- [Task brief]:
Copy out exactly the lines spanning the line with "their applications requirements." to the line with "Announcement", inclusive, from the data underneath, with no pictures.

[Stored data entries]
* * * * * * * * *
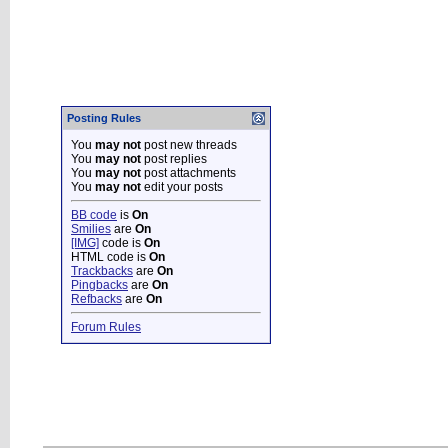
Posting Rules
You
may not
post new threads
You
may not
post replies
You
may not
post attachments
You
may not
edit your posts
BB code
is
On
Smilies
are
On
[IMG]
code is
On
HTML code is
On
Trackbacks
are
On
Pingbacks
are
On
Refbacks
are
On
Forum Rules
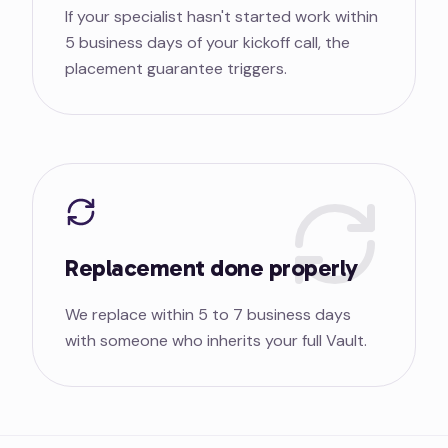
If your specialist hasn't started work within
5 business days of your kickoff call, the
placement guarantee triggers.
Replacement done properly
We replace within 5 to 7 business days
with someone who inherits your full Vault.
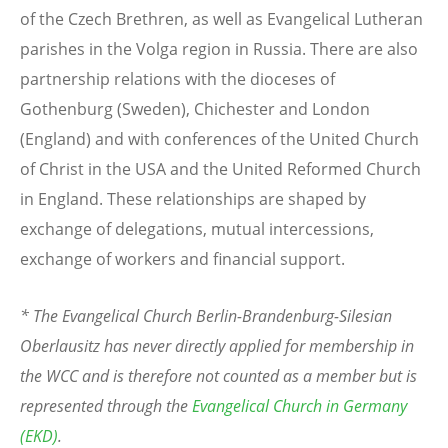
of the Czech Brethren, as well as Evangelical Lutheran
parishes in the Volga region in Russia. There are also
partnership relations with the dioceses of
Gothenburg (Sweden), Chichester and London
(England) and with conferences of the United Church
of Christ in the USA and the United Reformed Church
in England. These relationships are shaped by
exchange of delegations, mutual intercessions,
exchange of workers and financial support.
* The Evangelical Church Berlin-Brandenburg-Silesian
Oberlausitz has never directly applied for membership in
the WCC and is therefore not counted as a member but is
represented through the
Evangelical Church in Germany
(EKD)
.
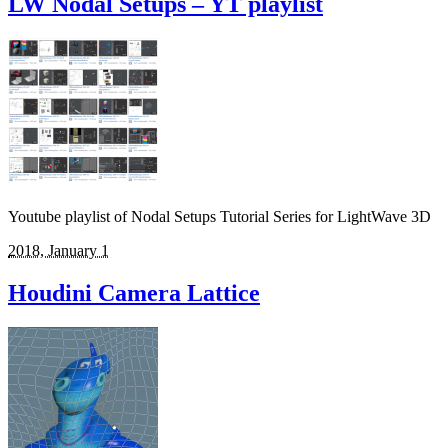
LW Nodal Setups – YT playlist
Youtube playlist of Nodal Setups Tutorial Series for LightWave 3D
2018, January 1
Houdini Camera Lattice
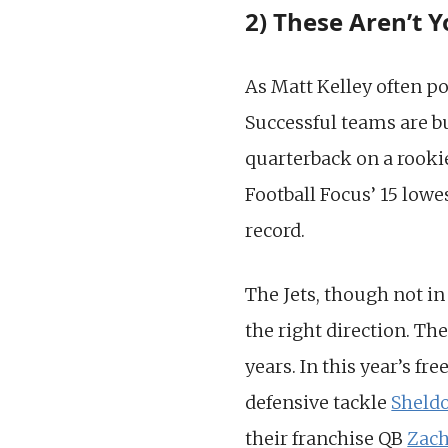
2) These Aren’t Y
As Matt Kelley often po
Successful teams are bu
quarterback on a rookie
Football Focus’ 15 lowe
record.
The Jets, though not in
the right direction. The
years. In this year’s f
defensive tackle
Sheld
their franchise QB
Zach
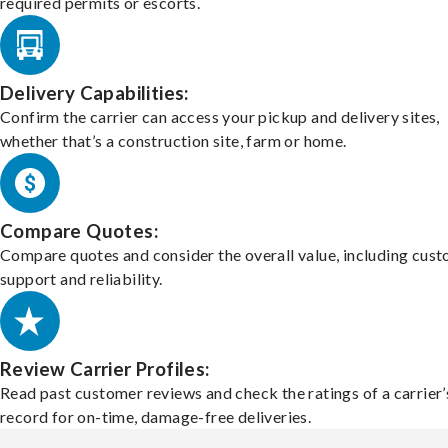
required permits or escorts.
Delivery Capabilities:
Confirm the carrier can access your pickup and delivery sites,
whether that’s a construction site, farm or home.
Compare Quotes:
Compare quotes and consider the overall value, including cus
support and reliability.
Review Carrier Profiles:
Read past customer reviews and check the ratings of a carrier’
record for on-time, damage-free deliveries.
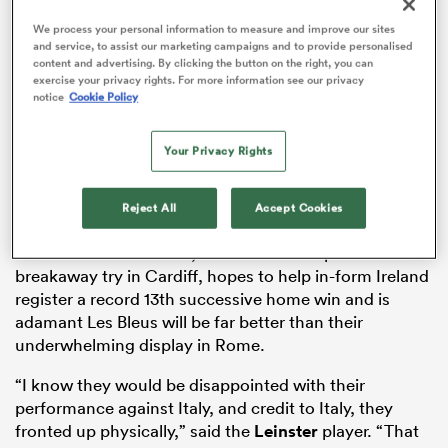
We process your personal information to measure and improve our sites
ADVERTISEMENT
and service, to assist our marketing campaigns and to provide personalised
content and advertising. By clicking the button on the right, you can
exercise your privacy rights. For more information see our privacy
aland
notice
Cookie Policy
Your Privacy Rights
 on
Saturday’s crunch clash at the Aviva Stadium is
Reject All
Accept Cookies
nd
already being billed as a title decider as the world’s top
two sides collide. Lowe, who scored a superb
breakaway try in Cardiff, hopes to help in-form Ireland
register a record 13th successive home win and is
adamant Les Bleus will be far better than their
underwhelming display in Rome.
“I know they would be disappointed with their
performance against Italy, and credit to Italy, they
fronted up physically,” said the
Leinster
player. “That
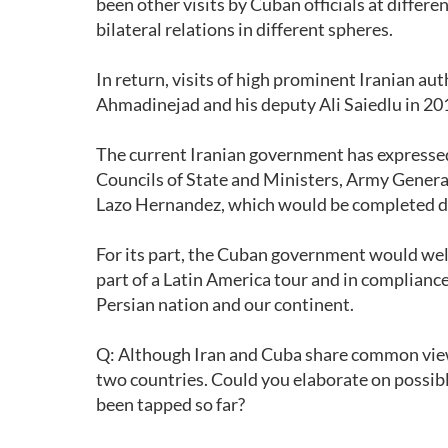
been other visits by Cuban officials at differe
bilateral relations in different spheres.
In return, visits of high prominent Iranian 
Ahmadinejad and his deputy Ali Saiedlu in 20
The current Iranian government has expressed i
Councils of State and Ministers, Army Genera
Lazo Hernandez, which would be completed d
For its part, the Cuban government would wel
part of a Latin America tour and in complianc
Persian nation and our continent.
Q: Although Iran and Cuba share common view
two countries. Could you elaborate on possib
been tapped so far?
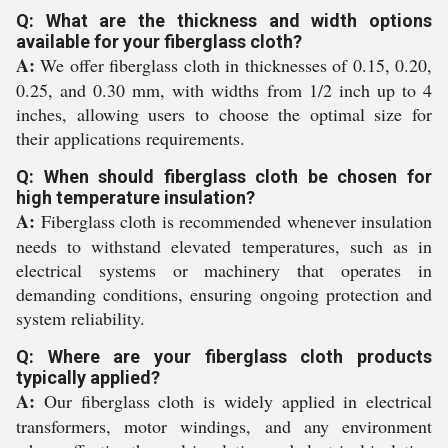
Q: What are the thickness and width options
available for your fiberglass cloth?
A:
We offer fiberglass cloth in thicknesses of 0.15, 0.20,
0.25, and 0.30 mm, with widths from 1/2 inch up to 4
inches, allowing users to choose the optimal size for
their applications requirements.
Q: When should fiberglass cloth be chosen for
high temperature insulation?
A:
Fiberglass cloth is recommended whenever insulation
needs to withstand elevated temperatures, such as in
electrical systems or machinery that operates in
demanding conditions, ensuring ongoing protection and
system reliability.
Q: Where are your fiberglass cloth products
typically applied?
A:
Our fiberglass cloth is widely applied in electrical
transformers, motor windings, and any environment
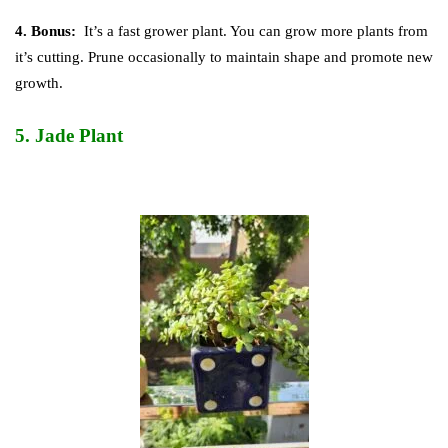
4. Bonus:
It’s a fast grower plant. You can grow more plants from
it’s cutting. Prune occasionally to maintain shape and promote new
growth.
5.
Jade Plant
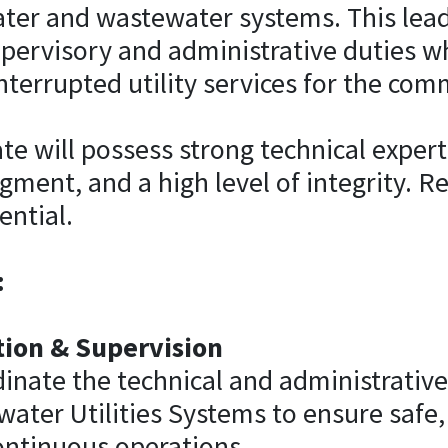
ater and wastewater systems. This lea
pervisory and administrative duties wh
interrupted utility services for the com
te will possess strong technical expert
dgment, and a high level of integrity. R
ential.
:
ion & Supervision
dinate the technical and administrative 
ter Utilities Systems to ensure safe, 
ontinuous operations.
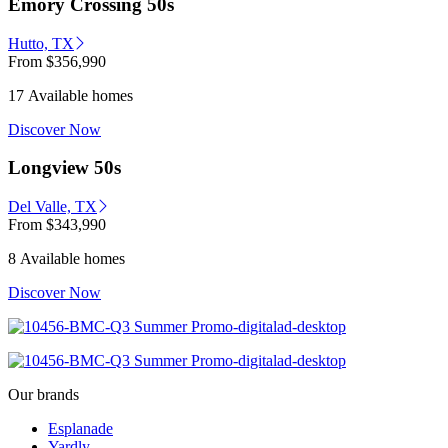
Emory Crossing 50s
Hutto, TX
From
$356,990
17 Available homes
Discover Now
Longview 50s
Del Valle, TX
From
$343,990
8 Available homes
Discover Now
Our brands
Esplanade
Yardly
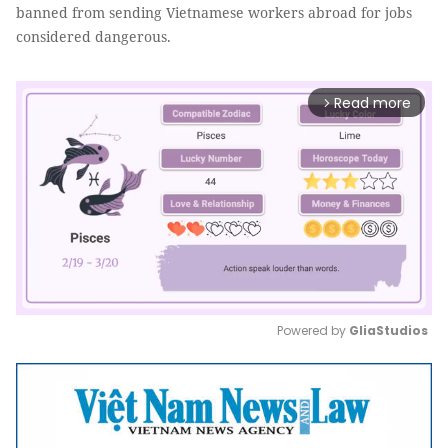
banned from sending Vietnamese workers abroad for jobs
considered dangerous.
Read more
arrow_forward_ios
Powered by 
GliaStudios
Mute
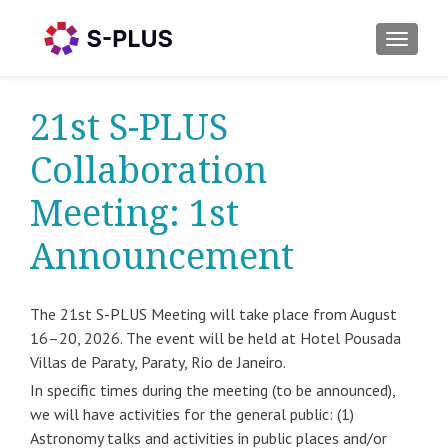
TOGGLE
21st S-PLUS
Collaboration
Meeting: 1st
Announcement
The 21st S-PLUS Meeting will take place from August
16–20, 2026. The event will be held at Hotel Pousada
Villas de Paraty, Paraty, Rio de Janeiro.
In specific times during the meeting (to be announced),
we will have activities for the general public: (1)
Astronomy talks and activities in public places and/or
* * * * * * * * *
- [Task result]:
their applications requirements.
Q: When should fiberglass cloth be chosen for
high temperature insulation?
A:
Fiberglass cloth is recommended whenever insulation
needs to withstand elevated temperatures, such as in
electrical systems or machinery that operates in
demanding conditions, ensuring ongoing protection and
system reliability.
Q: Where are your fiberglass cloth products
typically applied?
A:
Our fiberglass cloth is widely applied in electrical
transformers, motor windings, and any environment
4. Bonus:
It’s a fast grower plant. You can grow more plants from
it’s cutting. Prune occasionally to maintain shape and promote new
growth.
5.
Jade Plant
ater and wastewater systems. This lea
pervisory and administrative duties wh
interrupted utility services for the com
te will possess strong technical expert
dgment, and a high level of integrity. R
ential.
:
ion & Supervision
dinate the technical and administrative 
ter Utilities Systems to ensure safe, 
ontinuous operations.
Emory Crossing 50s
Hutto, TX
From
$356,990
17 Available homes
Discover Now
Longview 50s
Del Valle, TX
From
$343,990
8 Available homes
Discover Now
Our brands
Esplanade
Yardly
banned from sending Vietnamese workers abroad for jobs
considered dangerous.
Read more
arrow_forward_ios
Powered by 
GliaStudios
Mute
TOGGLE
21st S-PLUS
Collaboration
Meeting: 1st
Announcement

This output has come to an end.